Quatre à cinq mille personnes ont écouté et applaudi les orateurs, et l’événement est présenté comme devant avoir des « répercussions sur la politique du pays et sur le mouvement socialiste international », s’il faut en croire le communiqué Havas, publié par toute la presse, y compris le Populaire.
Jamais, ni Guesde, ni Jaurès, ni aucun autre, n’ont bénéficié d’une telle publicité. Il semble vraiment que des puissances mystérieuses et bienveillantes soient fortement intéressées depuis quelque temps à faire connaître tous les faits et gestes de ceux qu’on appelle les « néo-socialistes ».
L’heure est venue pour nous – j’ai déjà alerté les camarades – de nous méfier des manœuvres tentées de l’extérieur contre notre unité en vue de dissocier la grande force politique que le socialisme français représente.
De nous méfier et de faire face résolument au péril s’il se précise.
Depuis plusieurs années, du nord au midi, notre Parti a eu l’occasion de mobiliser parfois des quinze et vingt mille citoyens, venus de toute une région, en des manifestations magnifiques et enthousiastes.

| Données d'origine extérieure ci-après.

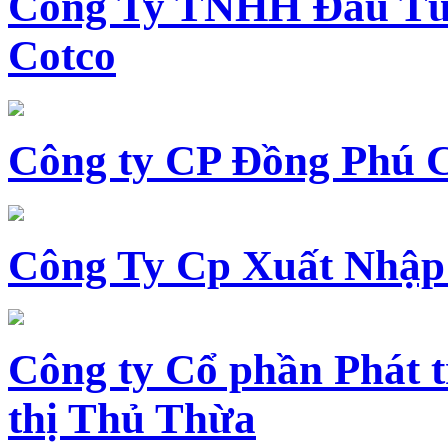
Công Ty TNHH Đầu Tư 
Cotco
Công ty CP Đồng Phú 
Công Ty Cp Xuất Nhập
Công ty Cổ phần Phát t
thị Thủ Thừa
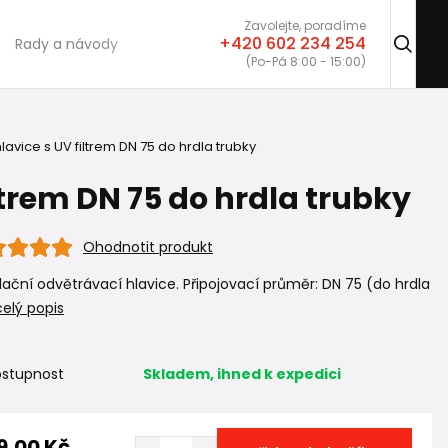
Zavolejte, poradíme
+420 602 234 254
Rady a návody
(Po-Pá 8:00 - 15:00)
lavice s UV filtrem DN 75 do hrdla trubky
ltrem DN 75 do hrdla trubky
Ohodnotit produkt
lační odvětrávací hlavice. Připojovací průměr: DN 75 (do hrdla
celý popis
stupnost
Skladem, ihned k expedici
9,00 Kč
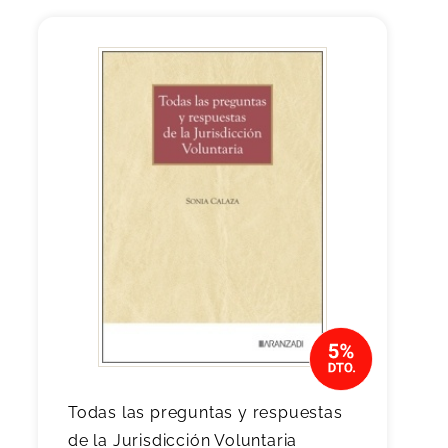
Todas las preguntas y respuestas
de la Jurisdicción Voluntaria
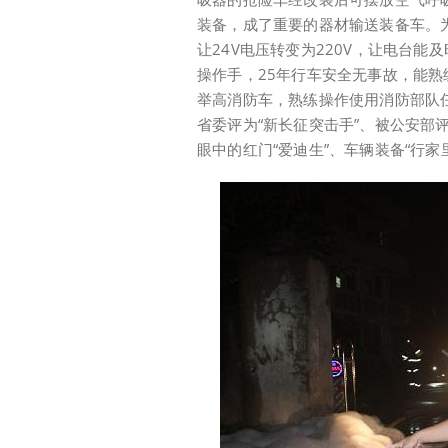
装备，成了重要的器材输送装备车。为
让24V电压转变为220V，让电台
操作手，25年行车安全无事故，能
举高消防车，熟练操作使用消防部队任
省委评为“新长征突击手”、被公安部
眼中的红门“爱迪生”、车辆装备“行家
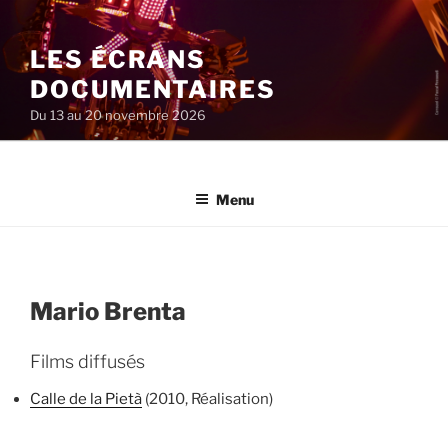
Aller
au
LES ÉCRANS
contenu
principal
DOCUMENTAIRES
Du 13 au 20 novembre 2026
Menu
Mario Brenta
Films diffusés
Calle de la Pietà
(2010, Réalisation)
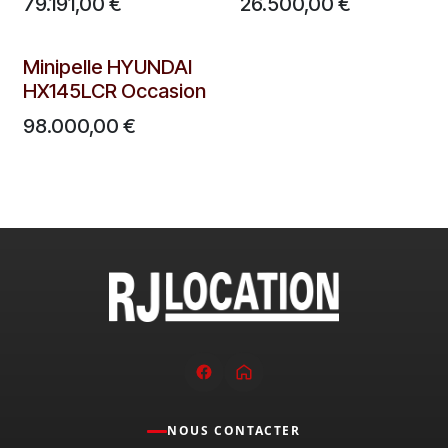
79.191,00
€
26.500,00
€
Disponible aussi en location
Minipelle HYUNDAI
HX145LCR Occasion
98.000,00
€
NOUS CONTACTER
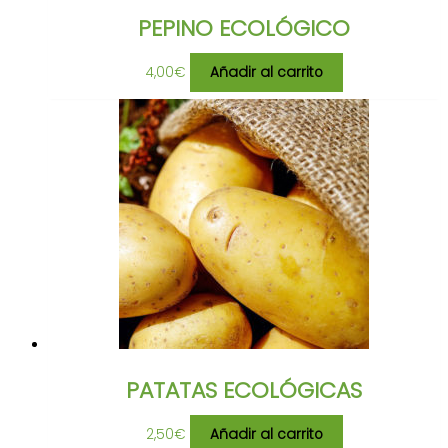
PEPINO ECOLÓGICO
4,00
€
Añadir al carrito
PATATAS ECOLÓGICAS
2,50
€
Añadir al carrito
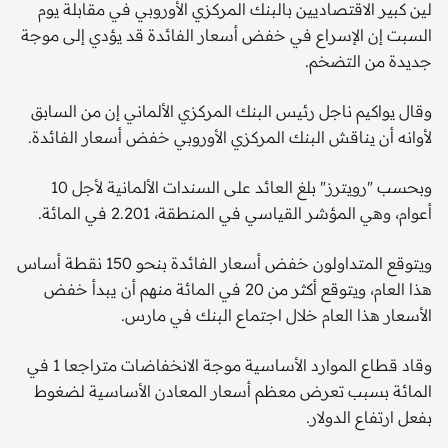
لين كبير الاقتصاديين بالبنك المركزي الأوروبي في مقابلة يوم
السبت إن الإسراع في خفض أسعار الفائدة قد يؤدي إلى موجة
جديدة من التضخم.
وقال يواكيم ناجل رئيس البنك المركزي الألماني إن من السابق
لأوانه أن يناقش البنك المركزي الأوروبي خفض أسعار الفائدة.
وبحسب "رويترز" بلغ العائد على السندات الألمانية لأجل 10
أعوام، وهي المؤشر القياسي في المنطقة، 2.201 في المائة.
ويتوقع المتداولون خفض أسعار الفائدة بنحو 150 نقطة أساس
هذا العام، ويتوقع أكثر من 20 في المائة منهم أن يبدأ خفض
الأسعار هذا العام خلال اجتماع البنك في مارس.
وقاد قطاع الموارد الأساسية موجة الانخفاضات متراجعا 1 في
المائة بسبب تعرض معظم أسعار المعادن الأساسية لضغوط
بفعل ارتفاع الدولار.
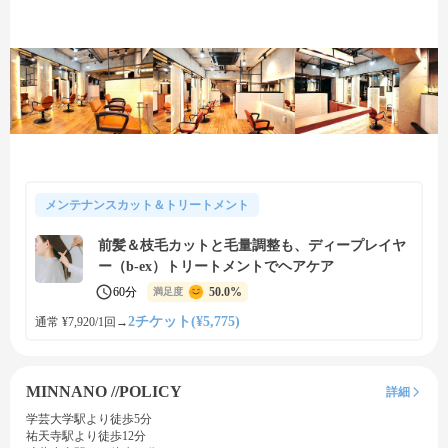
メンテナンスカット＆トリートメント
前髪＆枝毛カットと毛量調整も、ディープレイヤ
ー（b-ex）トリートメントでヘアケア
60分
50.0%
満足度
2チケット(¥5,775)
通常 ¥7,920/1回
→
MINNANO //POLICY
詳細
学芸大学駅より徒歩5分
祐天寺駅より徒歩12分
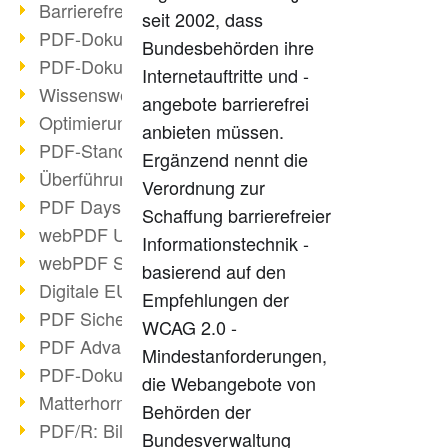
Barrierefreie PDF-Dokumente (2/3)
seit 2002, dass
PDF-Dokumente mit OCR optimieren
Bundesbehörden ihre
PDF-Dokumente barrierefrei?
Internetauftritte und -
Wissenswertes über E-Signatur
angebote barrierefrei
Optimierung des PDF-Formats
anbieten müssen.
PDF-Standards im Überblick
Ergänzend nennt die
Überführung PDF/A in Archivsystem
Verordnung zur
PDF Days Europe 2021
Schaffung barrierefreier
webPDF Update 8.0.0.2282
Informationstechnik -
webPDF Statistik-Auswertungen
basierend auf den
Digitale EU COVID-Zertifikate
Empfehlungen der
PDF Sicherheitseinstellungen
WCAG 2.0 -
PDF Advanced Electronic Signature
Mindestanforderungen,
PDF-Dokumente neu organisieren
die Webangebote von
Matterhorn Protokoll 1.1 verfügbar
Behörden der
PDF/R: Bildformat der Zukunft
Bundesverwaltung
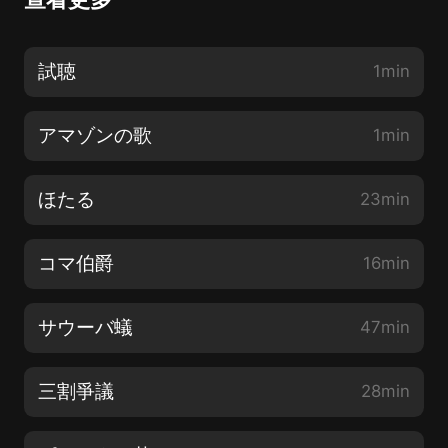
試聴
1min
アマゾンの歌
1min
ほたる
23min
コマ伯爵
16min
サウーバ蟻
47min
三割爭議
28min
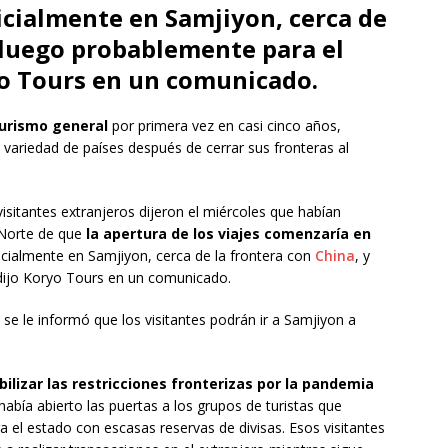
nicialmente en Samjiyon, cerca de
y luego probablemente para el
ryo Tours en un comunicado.
turismo general
por primera vez en casi cinco años,
 variedad de países después de cerrar sus fronteras al
sitantes extranjeros dijeron el miércoles que habían
l Norte de que
la apertura de los viajes comenzaría en
nicialmente en Samjiyon, cerca de la frontera con
China
, y
 dijo Koryo Tours en un comunicado.
 se le informó que los visitantes podrán ir a Samjiyon a
ibilizar las restricciones fronterizas por la pandemia
había abierto las puertas a los grupos de turistas que
a el estado con escasas reservas de divisas. Esos visitantes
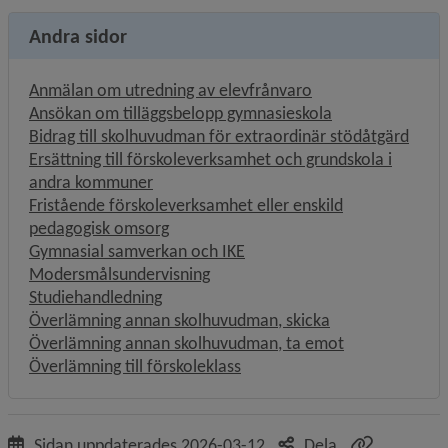
Andra sidor
Anmälan om utredning av elevfrånvaro
Ansökan om tilläggsbelopp gymnasieskola
Bidrag till skolhuvudman för extraordinär stödåtgärd
Ersättning till förskoleverksamhet och grundskola i
andra kommuner
Fristående förskoleverksamhet eller enskild
pedagogisk omsorg
Gymnasial samverkan och IKE
Modersmålsundervisning
Studiehandledning
Överlämning annan skolhuvudman, skicka
Överlämning annan skolhuvudman, ta emot
Överlämning till förskoleklass
Sidan uppdaterades
2026-03-12
Dela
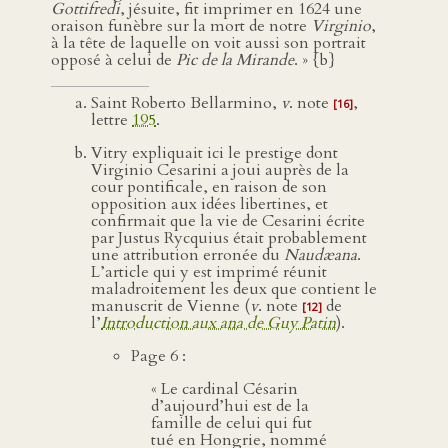
Gottifredi
, jésuite, fit imprimer en 1624 une
oraison funèbre sur la mort de notre
Virginio
,
à la tête de laquelle on voit aussi son portrait
opposé à celui de
Pic de la Mirande
. » {b}
Saint Roberto Bellarmino,
v
. note
,
[16]
lettre
195
.
Vitry expliquait ici le prestige dont
Virginio Cesarini a joui auprès de la
cour pontificale, en raison de son
opposition aux idées libertines, et
confirmait que la vie de Cesarini écrite
par Justus Rycquius était probablement
une attribution erronée du
Naudæana
.
L’article qui y est imprimé réunit
maladroitement les deux que contient le
manuscrit de Vienne (
v
. note
de
[12]
l’
Introduction aux ana de Guy Patin
).
Page 6 :
« Le cardinal Césarin
d’aujourd’hui est de la
famille de celui qui fut
tué en Hongrie, nommé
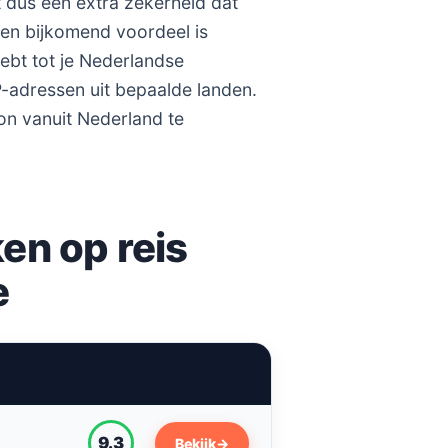
t dus een extra zekerheid dat
Een bijkomend voordeel is
hebt tot je Nederlandse
adressen uit bepaalde landen.
on vanuit Nederland te
en op reis
e
9.3
Bekijk
→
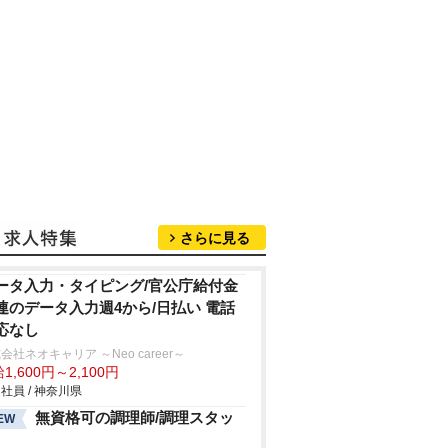
さらに見る
ータ入力・タイピング/官公庁給付金
連のデータ入力週4から/日払い 電話
応なし
会社ネオキャリア ～Neo career～
1,600円～2,100円
社員 / 神奈川県
無資格可の調理師/調理スタッ
EW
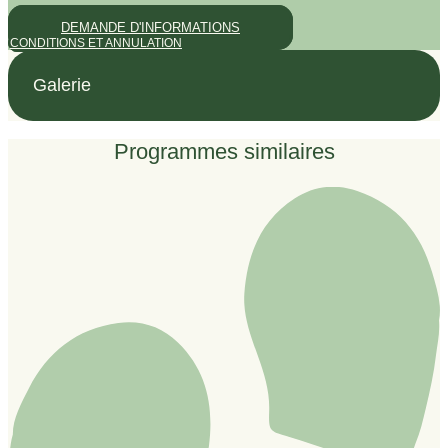
DEMANDE D'INFORMATIONS
CONDITIONS ET ANNULATION
Galerie
Programmes similaires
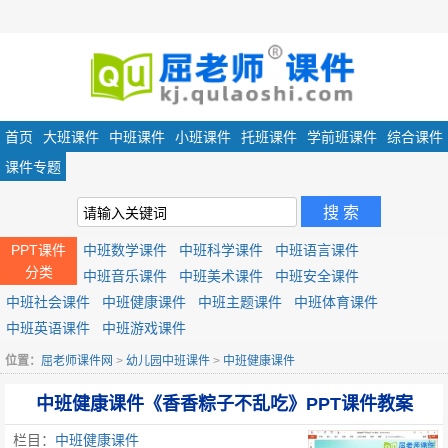
首页
大班课件
中班课件
小班课件
托班课件
学前班课件
综合课件
课件专题
PPT课件
中班数学课件
中班科学课件
中班语言课件
分类
中班音乐课件
中班美术课件
中班安全课件
中班社会课件
中班健康课件
中班主题课件
中班体育课件
中班英语课件
中班游戏课件
位置：
屈老师课件网
>
幼儿园中班课件
>
中班健康课件
中班健康课件《香香粽子不乱吃》PPT课件教案
栏目：
中班健康课件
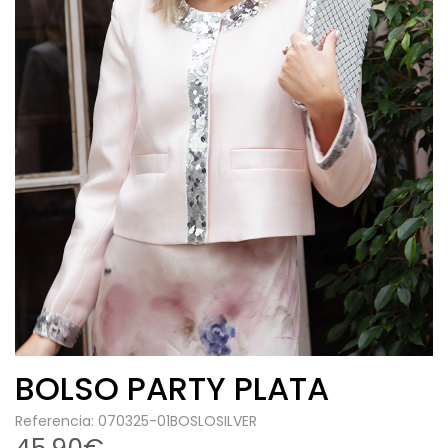
BOLSO PARTY PLATA
Referencia: 070325-01BOSLOSILVER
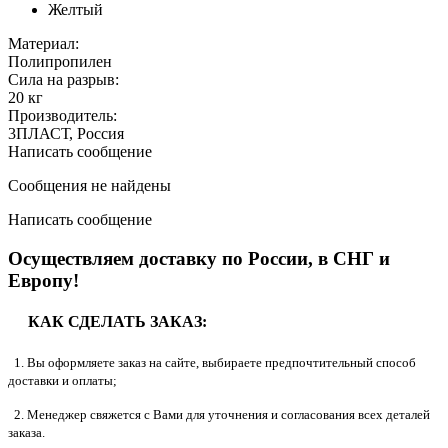
Желтый
Материал:
Полипропилен
Сила на разрыв:
20 кг
Производитель:
3ПЛАСТ, Россия
Написать сообщение
Сообщения не найдены
Написать сообщение
Осуществляем доставку по России, в СНГ и
Европу!
КАК СДЕЛАТЬ ЗАКАЗ:
1. Вы оформляете заказ на сайте, выбираете предпочтительный способ
доставки и оплаты;
2. Менеджер свяжется с Вами для уточнения и согласования всех деталей
заказа.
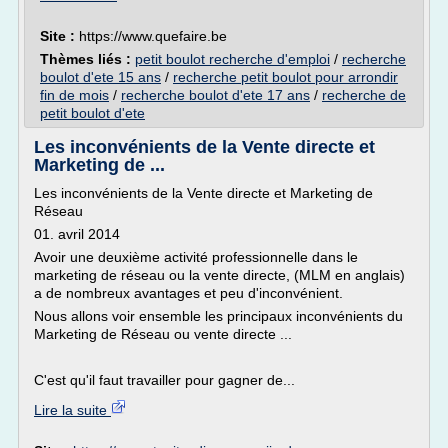
Site :
https://www.quefaire.be
Thèmes liés :
petit boulot recherche d'emploi
/
recherche
boulot d'ete 15 ans
/
recherche petit boulot pour arrondir
fin de mois
/
recherche boulot d'ete 17 ans
/
recherche de
petit boulot d'ete
Les inconvénients de la Vente directe et
Marketing de ...
Les inconvénients de la Vente directe et Marketing de
Réseau
01. avril 2014
Avoir une deuxième activité professionnelle dans le
marketing de réseau ou la vente directe, (MLM en anglais)
a de nombreux avantages et peu d'inconvénient.
Nous allons voir ensemble les principaux inconvénients du
Marketing de Réseau ou vente directe ...
C'est qu'il faut travailler pour gagner de...
Lire la suite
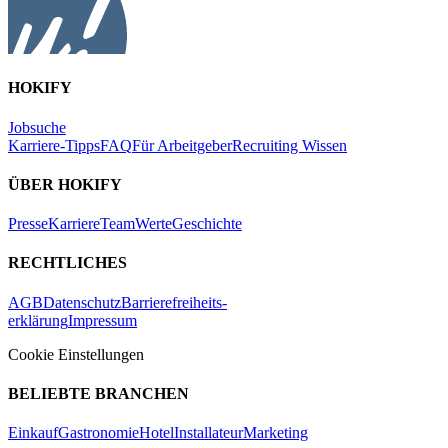
HOKIFY
Jobsuche
Karriere-Tipps
FAQ
Für Arbeitgeber
Recruiting Wissen
ÜBER HOKIFY
Presse
Karriere
Team
Werte
Geschichte
RECHTLICHES
AGB
Datenschutz
Barrierefreiheits-
erklärung
Impressum
Cookie Einstellungen
BELIEBTE BRANCHEN
Einkauf
Gastronomie
Hotel
Installateur
Marketing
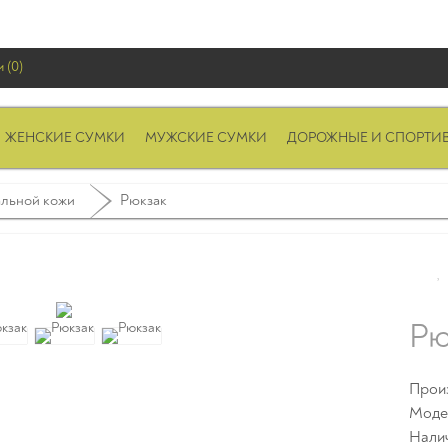
 (0)
ЖЕНСКИЕ СУМКИ
МУЖСКИЕ СУМКИ
ДОРОЖНЫЕ И СПОРТИ
альной кожи
Рюкзак
Рю
Прои
Модел
Нали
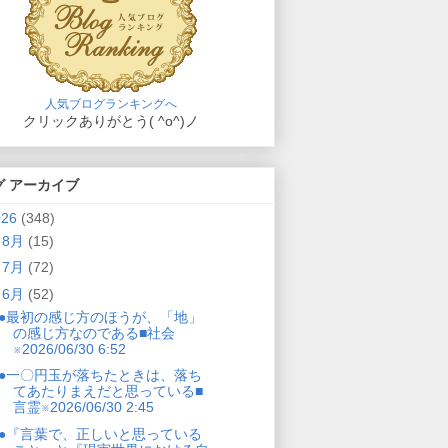
人気ブログランキングへ
クリックありがとう( ^o^)ノ
グ アーカイブ
026
(348)
►
8月
(15)
►
7月
(72)
▼
6月
(52)
●最初の感じ方のほうが、「地」
の感じ方なのである■社会
※2026/06/30 6:52
●一〇円玉が落ちたときは、落ち
てあたりまえだと思っている■
言霊※2026/06/30 2:45
●『言葉で、正しいと思っている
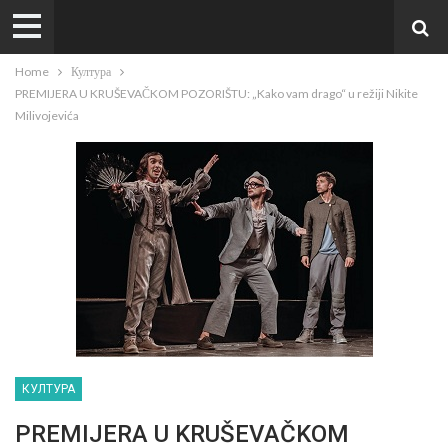
Home
Култура
PREMIJERA U KRUŠEVAČKOM POZORIŠTU: „Kako vam drago“ u režiji Nikite
Milivojevića
КУЛТУРА
PREMIJERA U KRUŠEVAČKOM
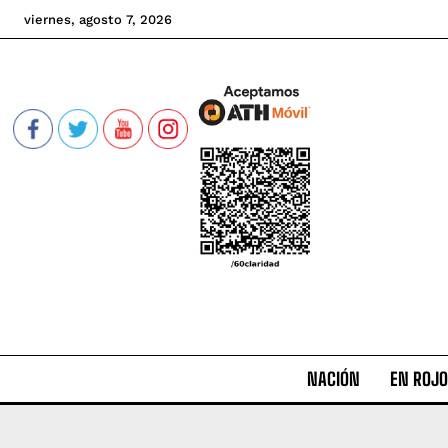
viernes, agosto 7, 2026
NACIÓN
EN ROJO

Pas une ligne, pas un mot dans la grande presse. L’agence Havas demeurait silencieuse. Cette fois c est le grand tapage, préparé dès la veille et puissamment orchestré.
Et non seulement le néo-socialisme est présenté en termes aimables et flatteurs, mais la majorité du Parti est raillée, déconsidérée dans sa pensée, sa doctrine, son action.
L’Agence Havas présente la figure sympathique des « participationnistes [au gouvernement] démocrates » quelle oppose aux « anti-participationnistes bolchevisants ». Il ne nous manque évidemment que le couteau entre les dents !
La même Agence révèle qu’à Angoulême a été dressé le procès de la doctrine traditionnelle du socialisme à qui on reproche son « immuabilité de principe en regard des faits », et nous apprend enfin qu’on a jeté les « bases d’un socialisme régénéré ».
Ce que j’ai voulu noter dans ce premier article, c’est l’attitude particulière depuis quelques semaines de certaines agences d’information, dont l’une au moins est soumise à l’influence directe du gouvernement à moins que ce ne soit le gouvernement qui soit soumis à son influence.
Cela dit, je veux examiner les thèses et conceptions développées à Angoulême, en laissant de côté, naturellement, toutes considérations de polémique personnelle, mais en mettant les points sur les i.
Nous vivons à une époque, où il faut parler clair. »
Cet épisode d’Angoulême fut considéré comme une césure très nette, il s’agissait désormais pour Léon Blum et Paul Faure, les deux dirigeants de la SFIO, de faire place nette pour maintenir leur organisation en vie.